We found no correlation between pelvic parameters and mode of delivery. A larger external conjugate was registered in multiparous women compared to primiparous. The external conjugate of the pelvis, also known as the pelvic conjugate, is a critical measurement in obstetrics, representing the distance between the pubic symphysis and the sacral promontory. This measurement plays a key role in determining the adequacy of the birth canal and is crucial in assessing whether a woman can deliver vaginally [39].
One of the key hormones secreted during pregnancy is relaxin, which plays a key role in softening the ligaments of the sacroiliac joint and the pubic symphysis.

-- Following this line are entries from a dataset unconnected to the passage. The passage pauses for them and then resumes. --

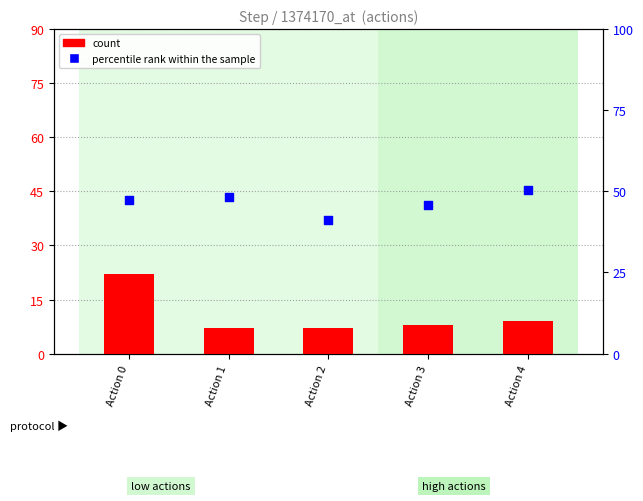

What are all the series names shown in the legend?

count, percentile rank within the sample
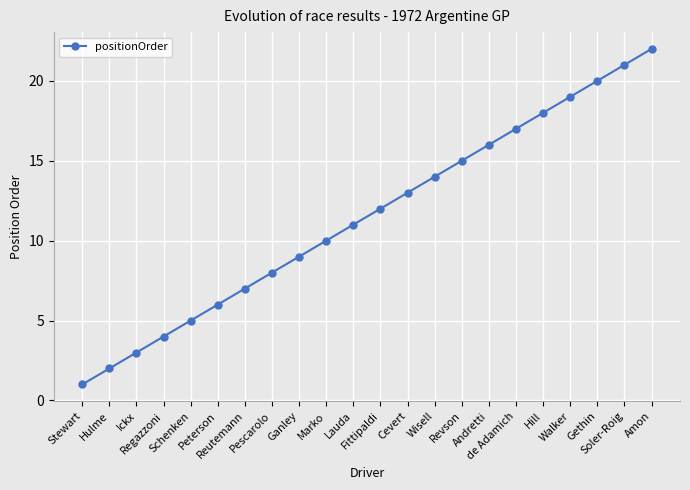

What is the change in value from Stewart to Revson?

+14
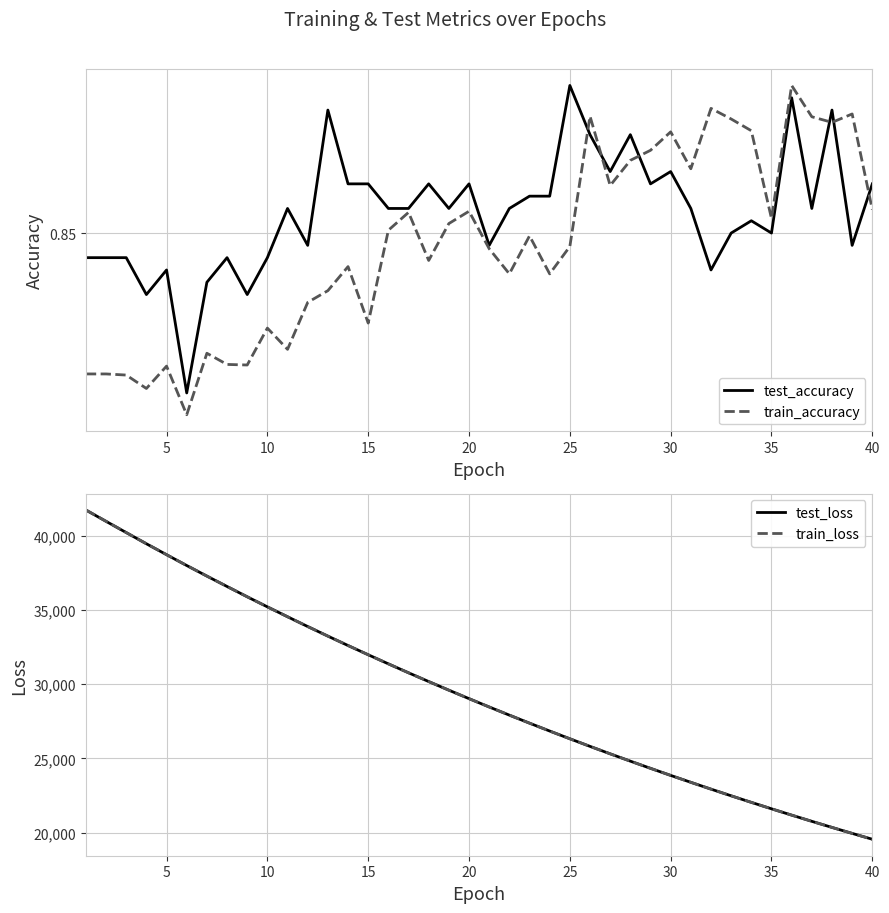

Is this an area chart (filled region under the line)?

No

In this way, relaxin facilitates passage through the birth canal [40,41]. The effect of relaxin is more pronounced in women who have given birth multiple times because the pelvic ligaments do not return to their original state of tightness as they did before pregnancy. This may lead to permanent changes in pelvic width and be the reason why the external conjugate is greater in women who have given birth multiple times than in women who have given birth for the first time. Repeated pregnancies and deliveries can lead to pelvic remodeling, which alters the shape and size of the pelvic cavity, including the external conjugate [40]. In our study, we did not find a significant relationship between the method of delivery and the number of previous births or whether the woman was primiparous or multiparous (p=0.275). The lack of statistical significance in delivery mode between multiparous and primiparous women can be attributed to a variety of factors, including sample size and power limitations, clinical and medical practice standardization, confounding variables, and the complexity of biological and psychosocial factors influencing delivery decisions [42].
Our study observed statistically smaller values of external conjugate and interspinous diameter in women who delivered vaginally but with the help of an episiotomy compared to women whose delivery was also completed vaginally but without an episiotomy. Radnja et al. found a significant frequency of episiotomy in primiparous women with shorter perineal size and anogenital distance [43]. A smaller interspinous diameter and smaller external diameter are significant risk factors for obstructed labor because they limit the available space for the baby to descend and rotate properly [30]. This study has several limitations that should be acknowledged. First, the cross-sectional design limits the ability to establish causal relationships between maternal anthropometric measurements and delivery outcomes. Second, the relatively small sample size may reduce the generalizability of the findings to broader populations. Additionally, the study was conducted at a single institution, which may not reflect variations in clinical practices across different healthcare settings. Future studies should consider these factors in larger, more diverse populations to validate and expand upon these findings.
Conclusions
Our findings suggest that maternal age, BMI, and pelvic diameters play a significant role in determining delivery outcomes, with obesity being associated with larger DT. While pelvic parameters, such as DC, DT, DS, DE, and API, did not differ significantly between delivery methods or age groups, certain factors, such as parity and episiotomy, influenced specific pelvic measurements. These results highlight the importance of considering maternal anthropometric measurements and pelvic diameters in the assessment of delivery outcomes, offering valuable information for personalized care and decision-making during pregnancy and labor.